Before doing my pilot test, I already had a good idea of what analyses I wanted to do, but it became necessary to re-evaluate how I was going to go about doing them. The deeper I delved into the data, the more I realized what limitations existed as to how I could interpret the results. It was therefore necessary to decide what other analyses were possible to run, which ones I should actually choose to do, and why. Going in, I thought I was going to do one type of analysis – in the end, I chose to perform four different ones. It doesn’t sound like much, but when each analysis needed to be repeated ten times (since I have 5 crania and 5 mandibles), each time using hundreds of thousands of data points, it took me a lot of time to process the data just to get results!
Making Data Understandable to Others
Once I had all my analyses figured out and knew how I could interpret my results, I had to write it up in a way that was understandable. This can be hard to do if your thought process was complex and convoluted when thinking about the analyses/results/interpretations. What was hardest for me was that, as my reasoning and thoughts developed, the terminology I was using started becoming more defined and rigorous. While this is a good thing, it also meant I had to go back and re-edit everything I had written earlier to ensure that I was using the correct terms in the correct way.

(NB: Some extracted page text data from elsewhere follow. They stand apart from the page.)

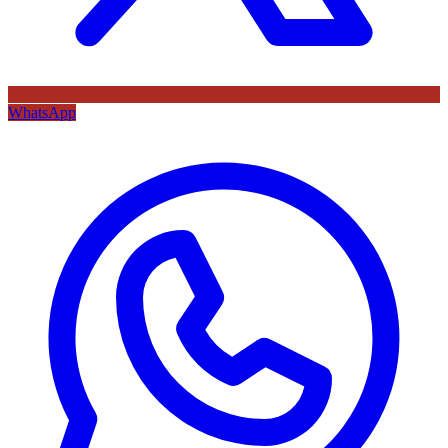
WhatsApp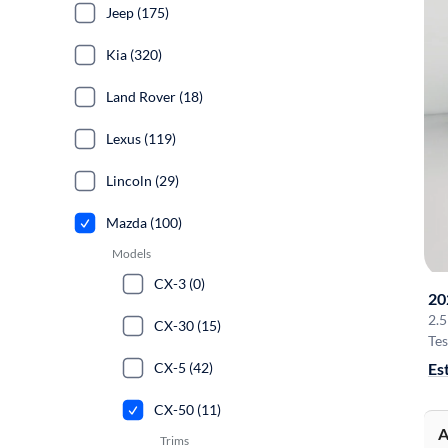
Jeep (175)
Kia (320)
Land Rover (18)
Lexus (119)
Lincoln (29)
Mazda (100)
Models
CX-3 (0)
20
2.
CX-30 (15)
Tes
Es
CX-5 (42)
CX-50 (11)
A
Trims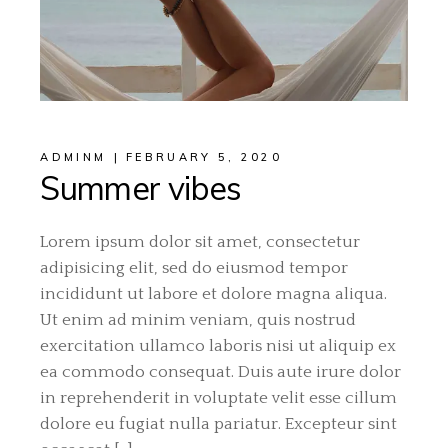
ADMINM
FEBRUARY 5, 2020
Summer vibes
Lorem ipsum dolor sit amet, consectetur
adipisicing elit, sed do eiusmod tempor
incididunt ut labore et dolore magna aliqua.
Ut enim ad minim veniam, quis nostrud
exercitation ullamco laboris nisi ut aliquip ex
ea commodo consequat. Duis aute irure dolor
in reprehenderit in voluptate velit esse cillum
dolore eu fugiat nulla pariatur. Excepteur sint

It’s worth noting that these terms will likely become even more refined as my PhD progresses, meaning I’ll probably have to go back and re-update everything.
Making Data Look Pretty
Being a very visual person, this is extremely important to me, and I have spent quite a lot of time thinking about how best to display results in my thesis chapter. This meant picking colours for graphs; choosing which types of graphs to use to best visualize my data; and deciding which angles to take screenshots of skulls should be included. Personally, I would have loved to embed 3D models into my PDF chapter. Unfortunately, I doubt that my supervisor would appreciate it if I sent her a document several gigabytes in size. And that would just be my pilot test chapter.
Here’s an example from my pilot test. I created two 3D models (point clouds) of the same cranium and then compared the two point clouds to each other to see how different they are. Theoretically, there should be no difference. But using Cloud Compare’s colour ramp, I can show that there actually is a difference, and where these differences are. The different colours correspond to how much difference there is depending on the mean (average) computed distance between the two. Blue means there is little difference; red means there is a lot!
Given how long it took me to run results for just five skulls, and the fact that my Alienware gaming laptop kept freezing even with the GPU in use, it is fairly evident that I’ll need a lot more computing power for my actual PhD data (150 skulls x 4 skeletal collections). My next step is to look into high performance computing (HPC) so that I can remotely access a much more powerful computer to run my data analysis programs.